THE TASK —
Return the lines of the entries below word for word, starting at the line that contains "Dye Sanguine" and ending at the line that contains "Personal Data Processing Opt Outs", both included. Leave the pictures out of the answer.

GIVEN DATA Block Start

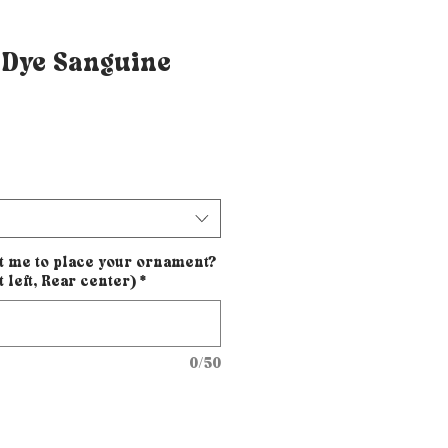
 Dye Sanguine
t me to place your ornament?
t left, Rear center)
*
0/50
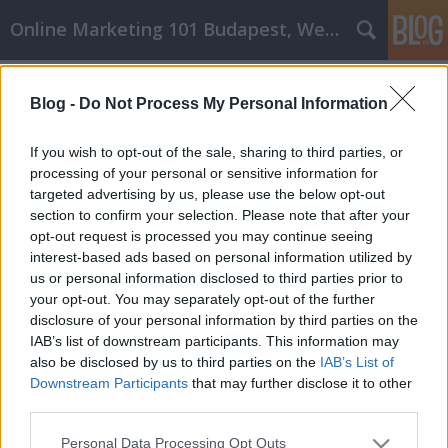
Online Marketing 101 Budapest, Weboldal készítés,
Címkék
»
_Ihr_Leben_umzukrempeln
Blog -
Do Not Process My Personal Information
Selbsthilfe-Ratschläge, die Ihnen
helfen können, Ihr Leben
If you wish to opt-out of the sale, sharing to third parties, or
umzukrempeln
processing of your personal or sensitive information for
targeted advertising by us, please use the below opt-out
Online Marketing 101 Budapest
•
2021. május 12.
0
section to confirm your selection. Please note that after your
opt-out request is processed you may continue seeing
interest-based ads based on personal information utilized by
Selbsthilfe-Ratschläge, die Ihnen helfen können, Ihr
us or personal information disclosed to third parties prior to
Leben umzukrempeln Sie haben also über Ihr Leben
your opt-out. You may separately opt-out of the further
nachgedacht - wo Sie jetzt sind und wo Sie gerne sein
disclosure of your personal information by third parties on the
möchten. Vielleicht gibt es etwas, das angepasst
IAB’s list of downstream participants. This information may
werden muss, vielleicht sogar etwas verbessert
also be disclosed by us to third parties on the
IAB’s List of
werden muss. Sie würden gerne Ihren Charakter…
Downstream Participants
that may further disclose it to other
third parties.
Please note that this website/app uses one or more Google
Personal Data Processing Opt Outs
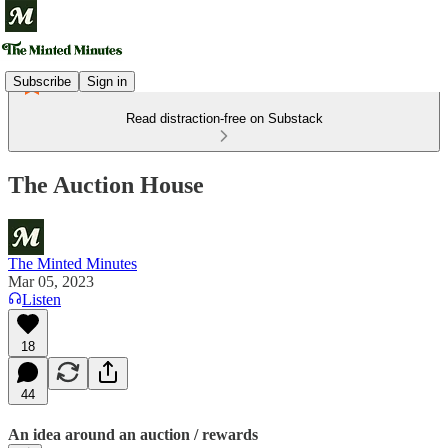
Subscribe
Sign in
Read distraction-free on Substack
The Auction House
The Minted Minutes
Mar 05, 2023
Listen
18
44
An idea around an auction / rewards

GIVEN DATA Block End
GIVEN DATA Block Start

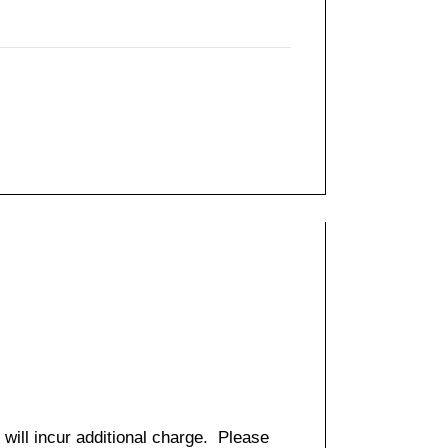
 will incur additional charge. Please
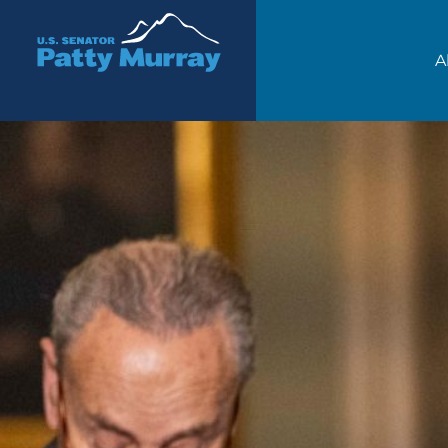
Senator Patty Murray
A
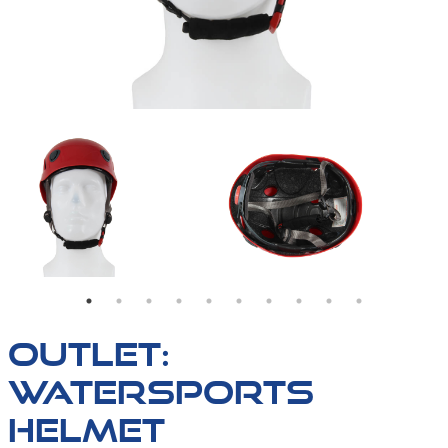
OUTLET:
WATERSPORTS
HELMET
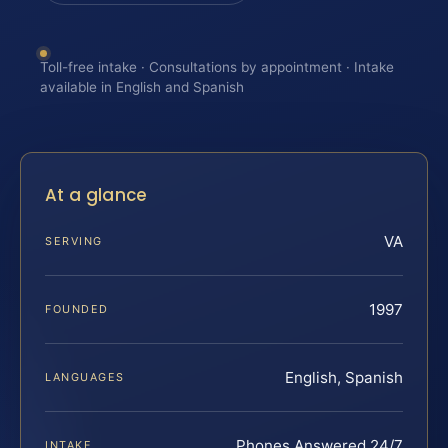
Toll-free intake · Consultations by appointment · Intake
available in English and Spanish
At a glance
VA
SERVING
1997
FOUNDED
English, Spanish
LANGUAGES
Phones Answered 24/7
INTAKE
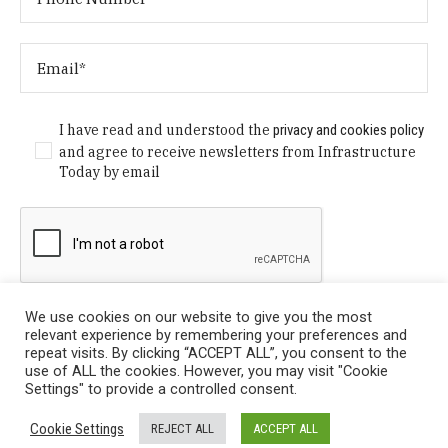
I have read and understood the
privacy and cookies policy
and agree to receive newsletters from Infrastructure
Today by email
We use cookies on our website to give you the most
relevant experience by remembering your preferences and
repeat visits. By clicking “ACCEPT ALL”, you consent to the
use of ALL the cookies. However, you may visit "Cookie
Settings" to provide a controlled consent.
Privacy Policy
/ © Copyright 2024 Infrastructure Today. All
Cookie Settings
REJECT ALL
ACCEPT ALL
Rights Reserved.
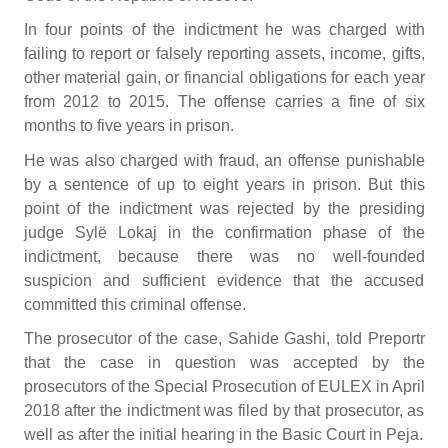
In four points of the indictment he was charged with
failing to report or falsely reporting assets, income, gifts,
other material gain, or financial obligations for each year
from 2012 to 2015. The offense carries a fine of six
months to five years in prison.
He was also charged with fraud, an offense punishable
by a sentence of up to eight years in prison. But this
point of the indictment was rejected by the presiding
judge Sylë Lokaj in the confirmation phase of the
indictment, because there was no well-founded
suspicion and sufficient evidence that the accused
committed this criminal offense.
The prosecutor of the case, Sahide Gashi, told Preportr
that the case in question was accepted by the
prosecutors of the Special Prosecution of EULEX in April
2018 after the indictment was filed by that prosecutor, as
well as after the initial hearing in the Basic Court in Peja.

GIVEN DATA Block End

THE COMPLETED TASK —
 Dye Sanguine
t me to place your ornament?
t left, Rear center)
*
0/50
Online Marketing 101 Budapest, Weboldal készítés,
Címkék
»
_Ihr_Leben_umzukrempeln
Blog -
Do Not Process My Personal Information
Selbsthilfe-Ratschläge, die Ihnen
helfen können, Ihr Leben
If you wish to opt-out of the sale, sharing to third parties, or
umzukrempeln
processing of your personal or sensitive information for
targeted advertising by us, please use the below opt-out
Online Marketing 101 Budapest
•
2021. május 12.
0
section to confirm your selection. Please note that after your
opt-out request is processed you may continue seeing
interest-based ads based on personal information utilized by
Selbsthilfe-Ratschläge, die Ihnen helfen können, Ihr
us or personal information disclosed to third parties prior to
Leben umzukrempeln Sie haben also über Ihr Leben
your opt-out. You may separately opt-out of the further
nachgedacht - wo Sie jetzt sind und wo Sie gerne sein
disclosure of your personal information by third parties on the
möchten. Vielleicht gibt es etwas, das angepasst
IAB’s list of downstream participants. This information may
werden muss, vielleicht sogar etwas verbessert
also be disclosed by us to third parties on the
IAB’s List of
werden muss. Sie würden gerne Ihren Charakter…
Downstream Participants
that may further disclose it to other
third parties.
Please note that this website/app uses one or more Google
Personal Data Processing Opt Outs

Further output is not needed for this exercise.